→ **EXERCISE**
In your copy, each record should read exactly as it does below, and no pictures should be present.

→ **DATA TO PROCESS**
.....

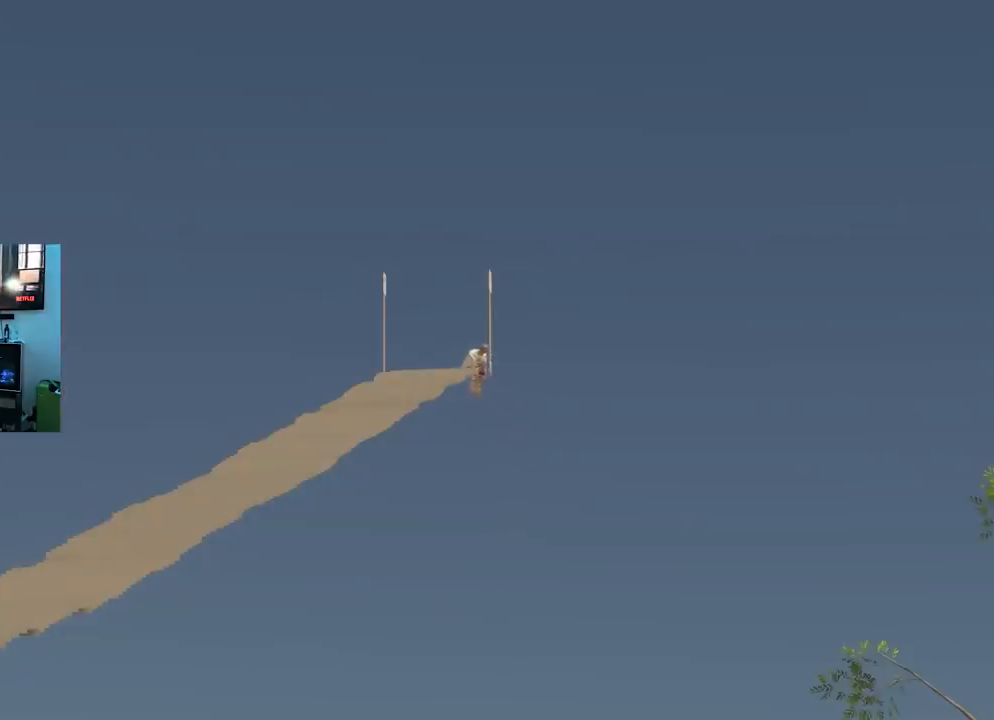
{"buttons": ["R2"], "left_stick": "center", "right_stick": "center", "events": []}
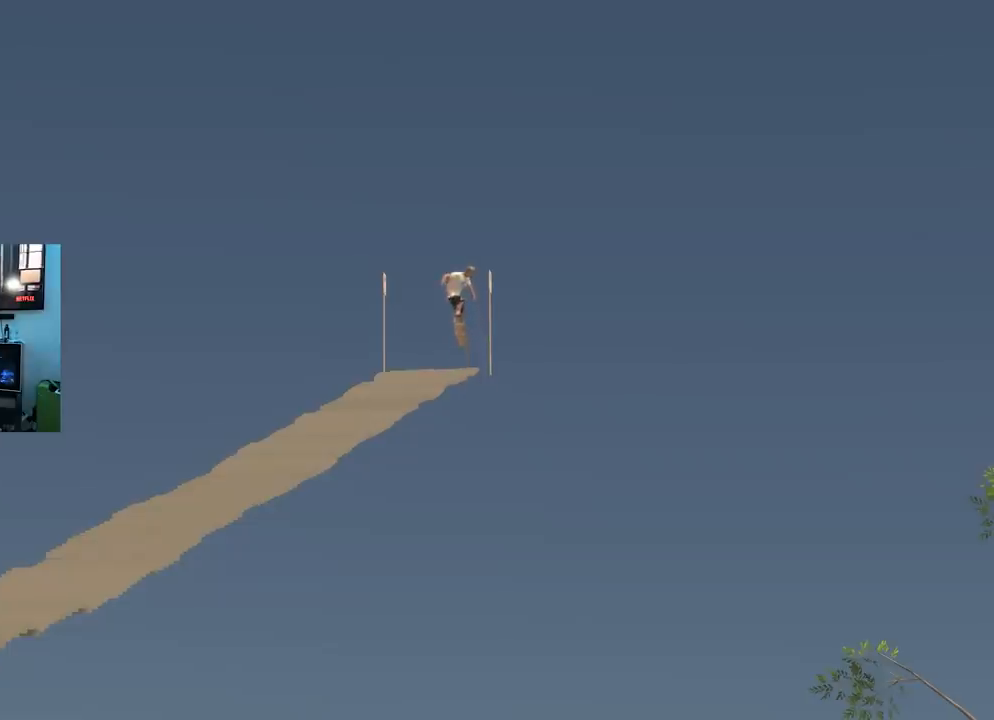
{"buttons": ["R2"], "left_stick": "center", "right_stick": "center", "events": []}
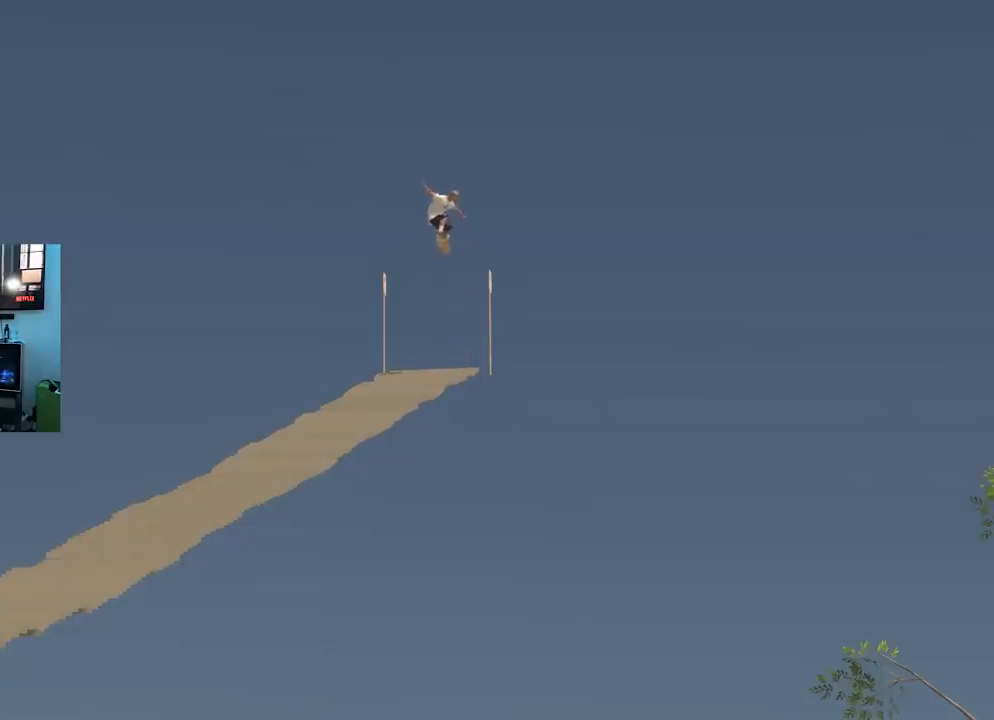
{"buttons": ["R2"], "left_stick": "center", "right_stick": "up", "events": [[351, "right_stick", "up-left"], [467, "right_stick", "up"]]}
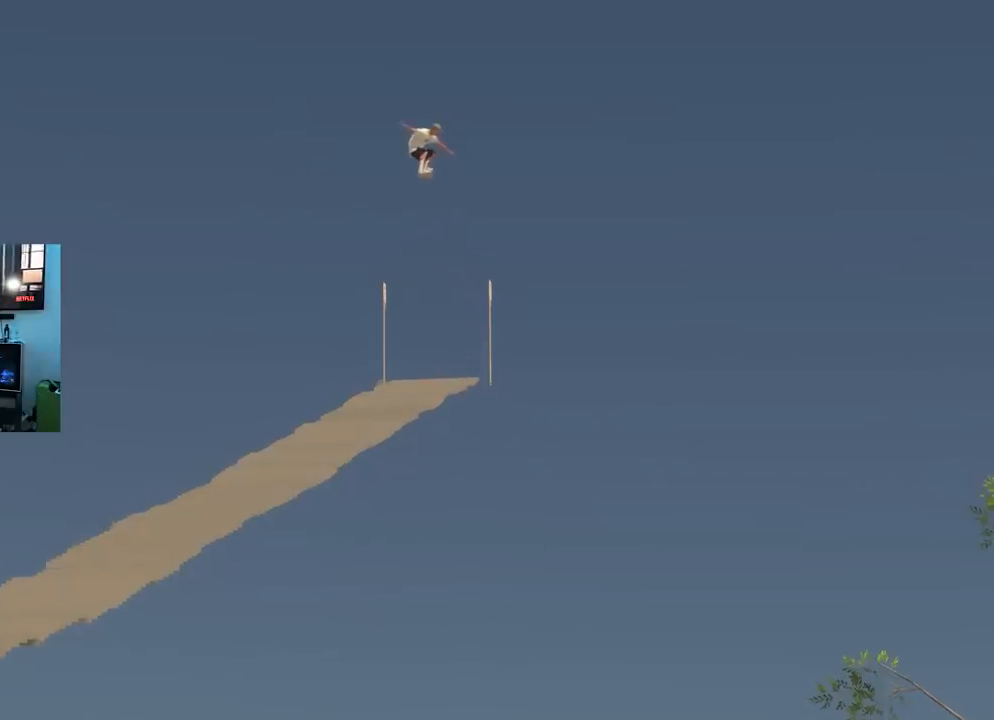
{"buttons": ["R2"], "left_stick": "center", "right_stick": "up-left", "events": [[483, "right_stick", "up-left"]]}
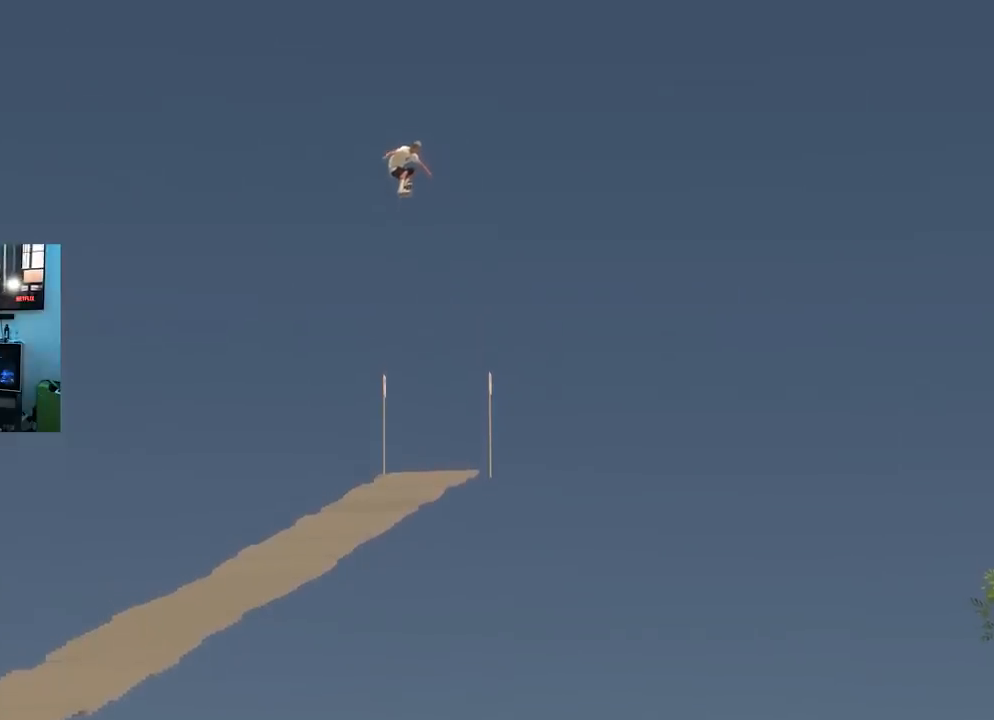
{"buttons": ["R2"], "left_stick": "center", "right_stick": "up-left", "events": []}
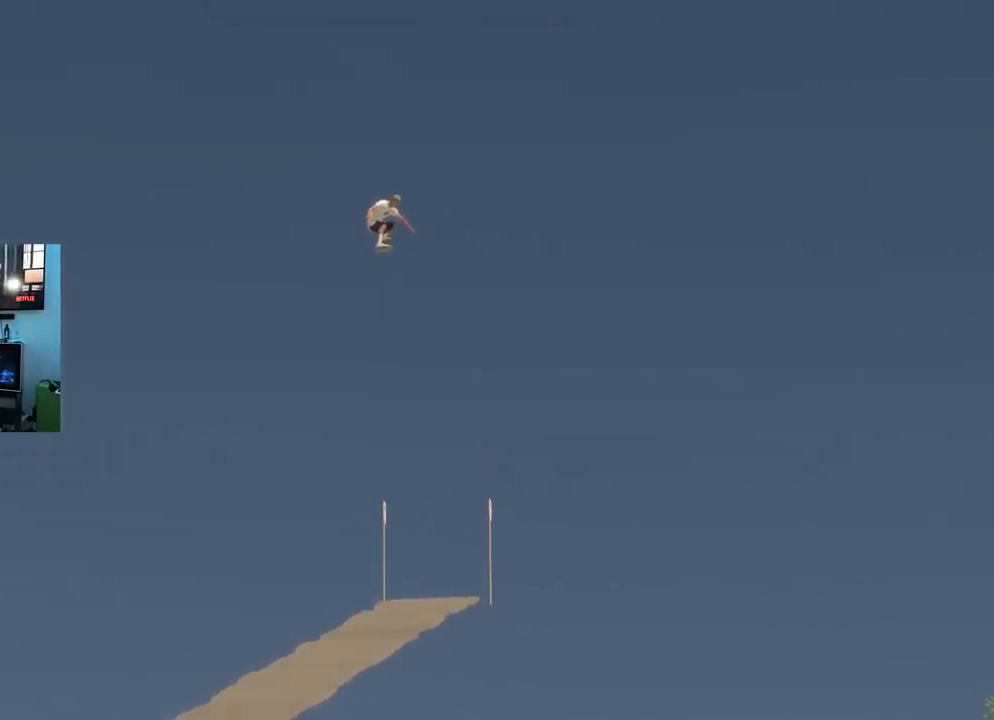
{"buttons": ["R2"], "left_stick": "center", "right_stick": "up-left", "events": []}
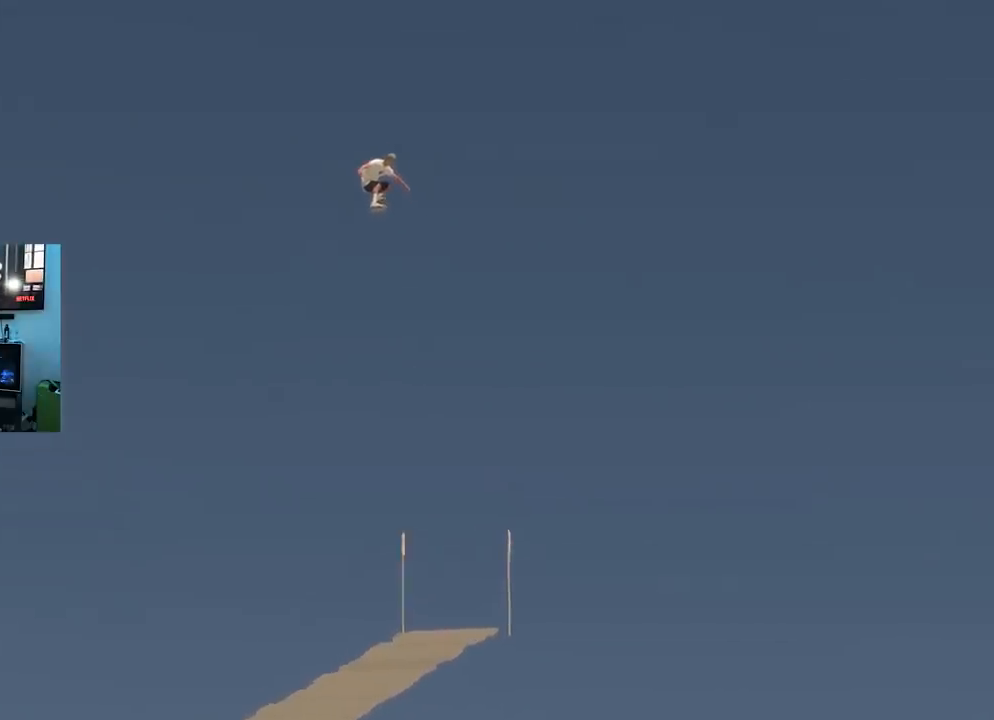
{"buttons": ["R2"], "left_stick": "center", "right_stick": "up-left", "events": []}
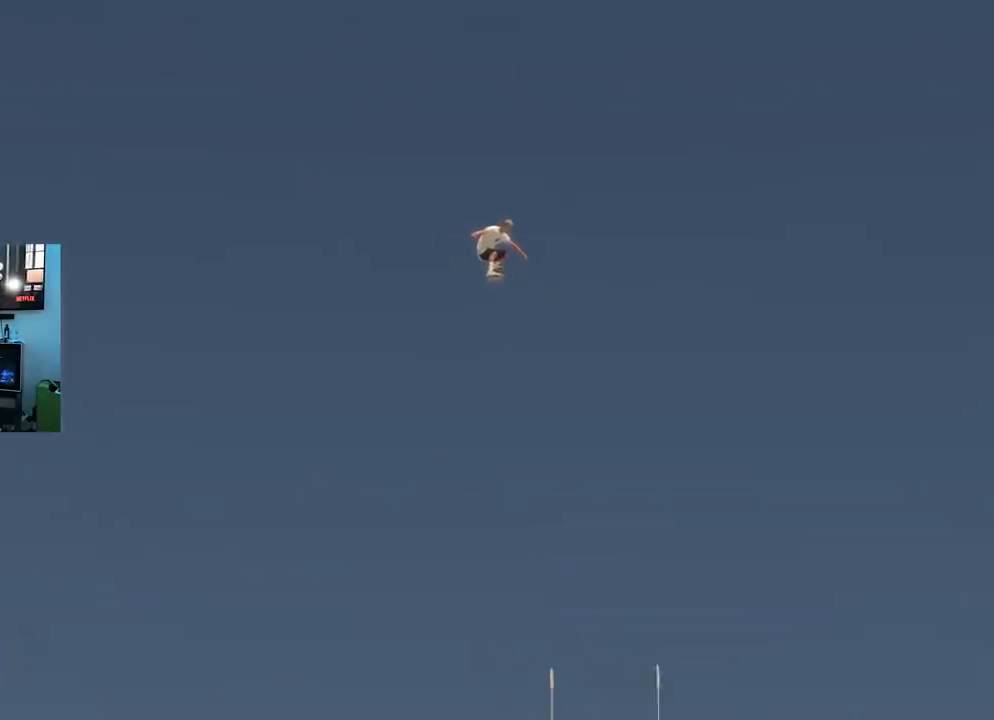
{"buttons": ["R2"], "left_stick": "center", "right_stick": "up-left", "events": []}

.....

→ **RESPONSE FOR THIS EXERCISE**
{"buttons": ["R2"], "left_stick": "center", "right_stick": "center", "events": []}
{"buttons": ["R2"], "left_stick": "center", "right_stick": "center", "events": []}
{"buttons": ["R2"], "left_stick": "center", "right_stick": "up", "events": [[351, "right_stick", "up-left"], [467, "right_stick", "up"]]}
{"buttons": ["R2"], "left_stick": "center", "right_stick": "up-left", "events": [[483, "right_stick", "up-left"]]}
{"buttons": ["R2"], "left_stick": "center", "right_stick": "up-left", "events": []}
{"buttons": ["R2"], "left_stick": "center", "right_stick": "up-left", "events": []}
{"buttons": ["R2"], "left_stick": "center", "right_stick": "up-left", "events": []}
{"buttons": ["R2"], "left_stick": "center", "right_stick": "up-left", "events": []}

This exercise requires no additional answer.